Court Opinion

ID: 9547336
Source: CourtListenerOpinion
Date Created: 2023-08-07 17:45:56.033065+00
Date Added: 2024-06-11T15:17:37.489141
License: Public Domain

LOHR, Justice,
specially concurring.
I join the judgment of the court but do not subscribe to all of its reasoning.
The majority predicates its construction of section 16-11-306, 8 C.R.S. (1984 Supp.), in important measure on the conclusion that the “obvious purpose” of that legislation was to address the problem of “the unequal treatment of indigent offenders who, due to their inability to post bail and the statutory discretion reposed in sentencing courts to grant or refuse credit for presentenee confinement, would serve longer periods in jail than their wealthier counterparts who were able to avoid presen-tenee confinement by posting bail and thereby secure their presentence freedom.” Maj. op. at 794. I know of no support for that conclusion, the majority cites none, and to me it is not self-evident.
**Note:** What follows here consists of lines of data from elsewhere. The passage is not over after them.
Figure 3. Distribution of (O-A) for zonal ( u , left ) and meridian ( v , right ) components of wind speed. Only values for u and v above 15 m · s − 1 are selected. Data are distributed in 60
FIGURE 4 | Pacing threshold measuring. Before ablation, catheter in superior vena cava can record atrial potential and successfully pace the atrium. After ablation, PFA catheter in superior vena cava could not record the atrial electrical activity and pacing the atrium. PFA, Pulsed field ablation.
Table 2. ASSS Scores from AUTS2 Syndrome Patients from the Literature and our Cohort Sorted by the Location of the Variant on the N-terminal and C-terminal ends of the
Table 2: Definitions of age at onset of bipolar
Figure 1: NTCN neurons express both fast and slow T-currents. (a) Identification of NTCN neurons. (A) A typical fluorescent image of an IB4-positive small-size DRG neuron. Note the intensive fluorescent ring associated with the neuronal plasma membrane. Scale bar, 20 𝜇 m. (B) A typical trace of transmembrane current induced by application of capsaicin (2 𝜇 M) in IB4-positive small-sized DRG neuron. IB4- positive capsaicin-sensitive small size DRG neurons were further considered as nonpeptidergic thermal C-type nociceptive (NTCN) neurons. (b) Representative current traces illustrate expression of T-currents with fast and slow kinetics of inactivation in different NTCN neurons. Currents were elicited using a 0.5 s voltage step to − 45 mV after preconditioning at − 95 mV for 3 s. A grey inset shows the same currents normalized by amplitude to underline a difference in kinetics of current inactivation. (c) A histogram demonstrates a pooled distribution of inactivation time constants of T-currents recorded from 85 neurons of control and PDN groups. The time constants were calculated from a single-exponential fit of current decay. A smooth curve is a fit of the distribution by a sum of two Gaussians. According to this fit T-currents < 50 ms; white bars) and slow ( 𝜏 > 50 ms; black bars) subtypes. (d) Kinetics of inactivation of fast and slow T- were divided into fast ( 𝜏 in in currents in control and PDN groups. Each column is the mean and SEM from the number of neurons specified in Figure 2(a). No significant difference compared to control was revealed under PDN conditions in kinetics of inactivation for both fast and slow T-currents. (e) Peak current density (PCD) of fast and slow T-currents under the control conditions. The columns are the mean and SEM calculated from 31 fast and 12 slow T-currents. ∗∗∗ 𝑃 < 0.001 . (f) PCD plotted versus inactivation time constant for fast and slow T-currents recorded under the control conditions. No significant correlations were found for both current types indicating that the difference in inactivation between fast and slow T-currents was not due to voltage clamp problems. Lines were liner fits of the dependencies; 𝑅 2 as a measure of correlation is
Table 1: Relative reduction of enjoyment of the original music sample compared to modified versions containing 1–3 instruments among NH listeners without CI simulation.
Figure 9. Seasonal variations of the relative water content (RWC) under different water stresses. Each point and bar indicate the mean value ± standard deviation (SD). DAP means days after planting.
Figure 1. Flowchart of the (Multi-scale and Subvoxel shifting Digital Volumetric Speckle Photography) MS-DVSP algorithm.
The purpose of the legislation could have been to eliminate perceived disparities in the manner in which the statutory discretion was being exercised by trial judges across the state, to implement a decision that day-for-day credit would promote the perception of fairness of sentencing in the eyes of the public and of the persons upon whom sentences are imposed, or to accomplish some other objective not within our ken.
Notwithstanding my view that we have no basis upon which to determine with certainty the legislative purpose underlying section 16-11-306, 8 C.R.S. (1984 Supp.), I believe that the majority has adopted a fair and reasonable construction of the statute. Therefore, I join in the judgment of the court.